The script will display raw outputs for example input.

python3 infer_ovms.py --url localhost:9000 --model_name gpt-j-6b

Desired output:

[[[ 8.407803   7.2024884  5.114844  ... -6.691438  -6.7890754 -6.6537027]
  [ 6.97011    9.89741    8.216569  ... -3.891536  -3.6937592 -3.6568289]
  [ 8.199201  10.721757   8.502647  ... -6.340912  -6.247861  -6.1362333]
  [ 6.5459595 10.398776  11.310042  ... -5.9843545 -5.806437  -6.0776973]
  [ 8.934336  13.137416   8.568134  ... -6.835008  -6.7942514 -6.6916494]
  [ 5.1626735  6.062623   1.7213026 ... -7.789153  -7.568969  -7.6591196]]]
predicted word:  a

Run the inference with pytorch

We run the inference with pytorch to compare the result:

python3 infer_torch.py

Output:

tensor([[[ 8.4078,  7.2025,  5.1148,  ..., -6.6914, -6.7891, -6.6537],
         [ 6.9701,  9.8974,  8.2166,  ..., -3.8915, -3.6938, -3.6568],
         [ 8.1992, 10.7218,  8.5026,  ..., -6.3409, -6.2479, -6.1362],
         [ 6.5460, 10.3988, 11.3100,  ..., -5.9844, -5.8064, -6.0777],
         [ 8.9343, 13.1374,  8.5681,  ..., -6.8350, -6.7943, -6.6916],
         [ 5.1627,  6.0626,  1.7213,  ..., -7.7891, -7.5690, -7.6591]]],
       grad_fn=<ViewBackward0>)
predicted word:  a

Pipeline mode with server side tokenization and detokenization

This variant offloads tokenization and detokenization step from client to the server.
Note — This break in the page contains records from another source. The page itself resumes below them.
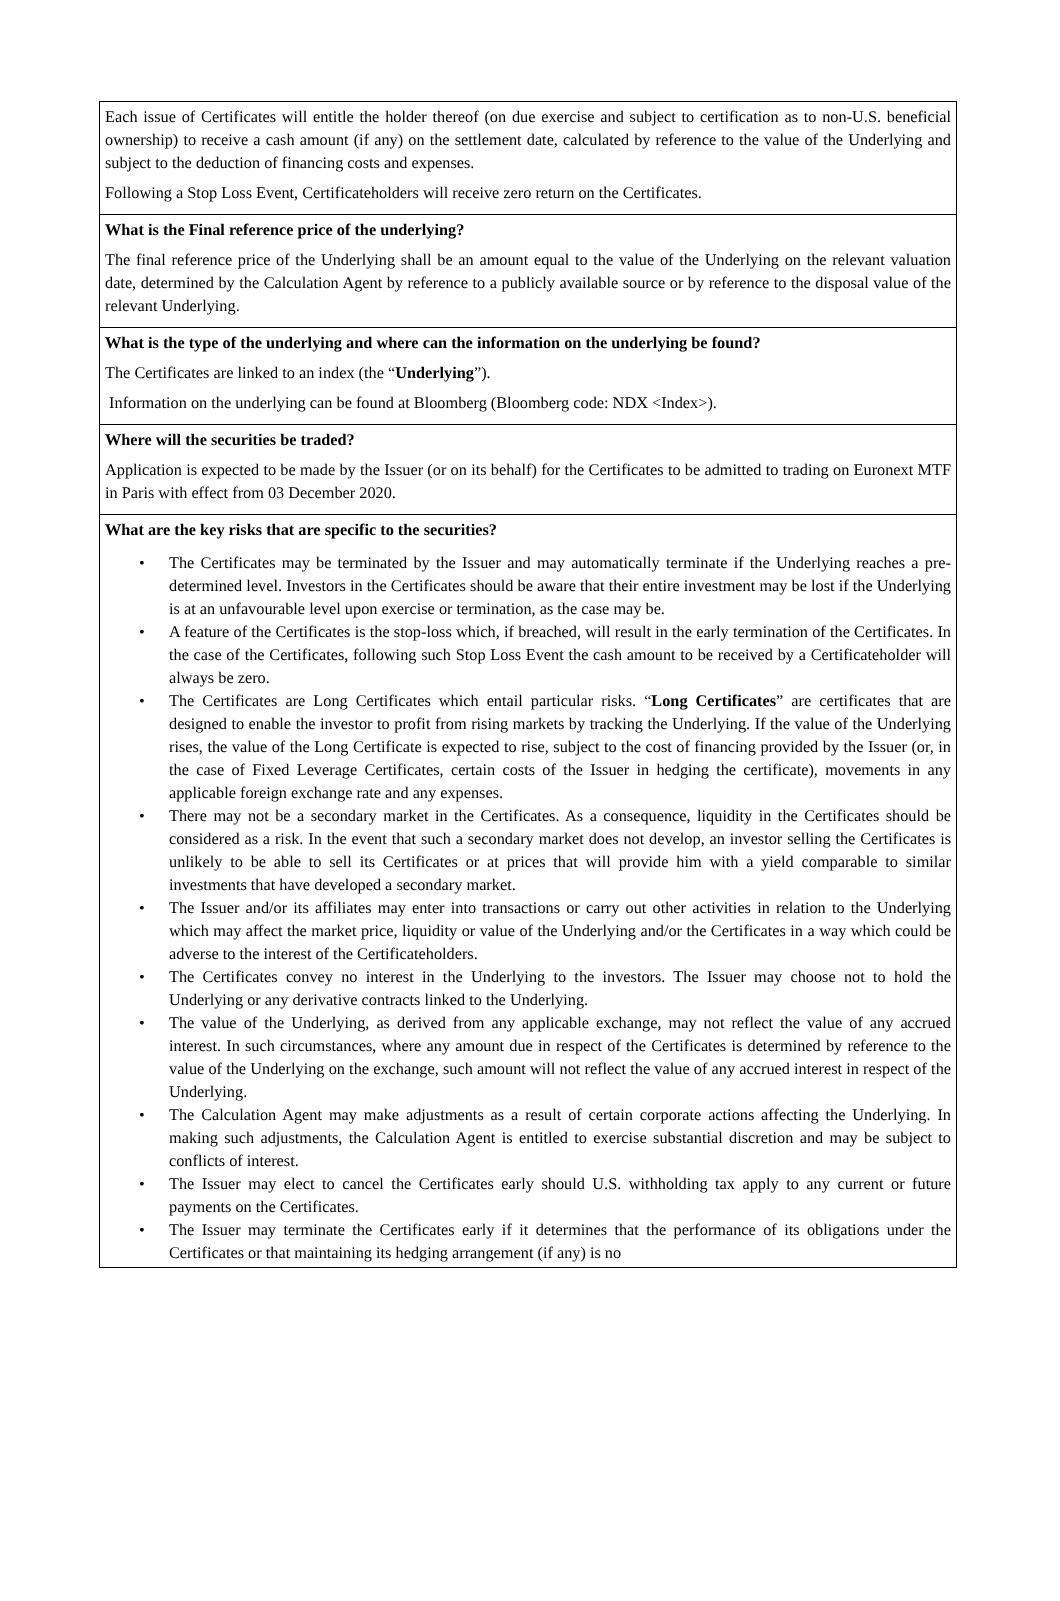Each issue of Certificates will entitle the holder thereof (on due exercise and subject to certification as to non-U.S. beneficial ownership) to receive a cash amount (if any) on the settlement date, calculated by reference to the value of the Underlying and subject to the deduction of financing costs and expenses.
Following a Stop Loss Event, Certificateholders will receive zero return on the Certificates.
What is the Final reference price of the underlying?
The final reference price of the Underlying shall be an amount equal to the value of the Underlying on the relevant valuation date, determined by the Calculation Agent by reference to a publicly available source or by reference to the disposal value of the relevant Underlying.
What is the type of the underlying and where can the information on the underlying be found?
The Certificates are linked to an index (the “Underlying”).
Information on the underlying can be found at Bloomberg (Bloomberg code: NDX <Index>).
Where will the securities be traded?
Application is expected to be made by the Issuer (or on its behalf) for the Certificates to be admitted to trading on Euronext MTF in Paris with effect from 03 December 2020.
What are the key risks that are specific to the securities?
• The Certificates may be terminated by the Issuer and may automatically terminate if the Underlying reaches a pre-determined level. Investors in the Certificates should be aware that their entire investment may be lost if the Underlying is at an unfavourable level upon exercise or termination, as the case may be.
• A feature of the Certificates is the stop-loss which, if breached, will result in the early termination of the Certificates. In the case of the Certificates, following such Stop Loss Event the cash amount to be received by a Certificateholder will always be zero.
• The Certificates are Long Certificates which entail particular risks. “Long Certificates” are certificates that are designed to enable the investor to profit from rising markets by tracking the Underlying. If the value of the Underlying rises, the value of the Long Certificate is expected to rise, subject to the cost of financing provided by the Issuer (or, in the case of Fixed Leverage Certificates, certain costs of the Issuer in hedging the certificate), movements in any applicable foreign exchange rate and any expenses.
• There may not be a secondary market in the Certificates. As a consequence, liquidity in the Certificates should be considered as a risk. In the event that such a secondary market does not develop, an investor selling the Certificates is unlikely to be able to sell its Certificates or at prices that will provide him with a yield comparable to similar investments that have developed a secondary market.
• The Issuer and/or its affiliates may enter into transactions or carry out other activities in relation to the Underlying which may affect the market price, liquidity or value of the Underlying and/or the Certificates in a way which could be adverse to the interest of the Certificateholders.
• The Certificates convey no interest in the Underlying to the investors. The Issuer may choose not to hold the Underlying or any derivative contracts linked to the Underlying.
• The value of the Underlying, as derived from any applicable exchange, may not reflect the value of any accrued interest. In such circumstances, where any amount due in respect of the Certificates is determined by reference to the value of the Underlying on the exchange, such amount will not reflect the value of any accrued interest in respect of the Underlying.
• The Calculation Agent may make adjustments as a result of certain corporate actions affecting the Underlying. In making such adjustments, the Calculation Agent is entitled to exercise substantial discretion and may be subject to conflicts of interest.
• The Issuer may elect to cancel the Certificates early should U.S. withholding tax apply to any current or future payments on the Certificates.
• The Issuer may terminate the Certificates early if it determines that the performance of its obligations under the Certificates or that maintaining its hedging arrangement (if any) is no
OVMS can convert string proto to 2D U8 tensor and pass the data to tokenization custom node. This way we generate tokens for gpt-j-6b model automatically and get the response as text instead of probability vector.

diagram

Prepare environment

Use make command to prepare custom node libraries, blingfire tokenization models and configuration file.

make

Workspace should look as follows:

tree workspace
workspace
├── config.json
├── lib
   ├── libdetokenizer.so
   └── libtokenizer.so
└── tokenizers
    ├── gpt2.bin
    └── gpt2.i2w

2 directories, 5 files

Start OVMS with prepared workspace:

docker run -d --rm -p 9000:9000 \
    -v $(pwd)/onnx:/onnx:ro \
    -v $(pwd)/workspace:/workspace:ro \
    openvino/model_server \
    --port 9000 \
    --config_path /workspace/config.json

Install Tensorflow Serving API package:

pip install --upgrade pip
pip install tensorflow-serving-api==2.11.0

Run example client:

python3 dag_client.py --url localhost:9000 --model_name my_gpt_pipeline --input "Neurons are fascinating"

0.5515012741088867 Neurons are fascinating cells that are responsible for the transmission of information from one brain region to another. They are also responsible for the production of hormones and neurotransmitters that are responsible for the regulation of mood, sleep, appetite, and sexual function.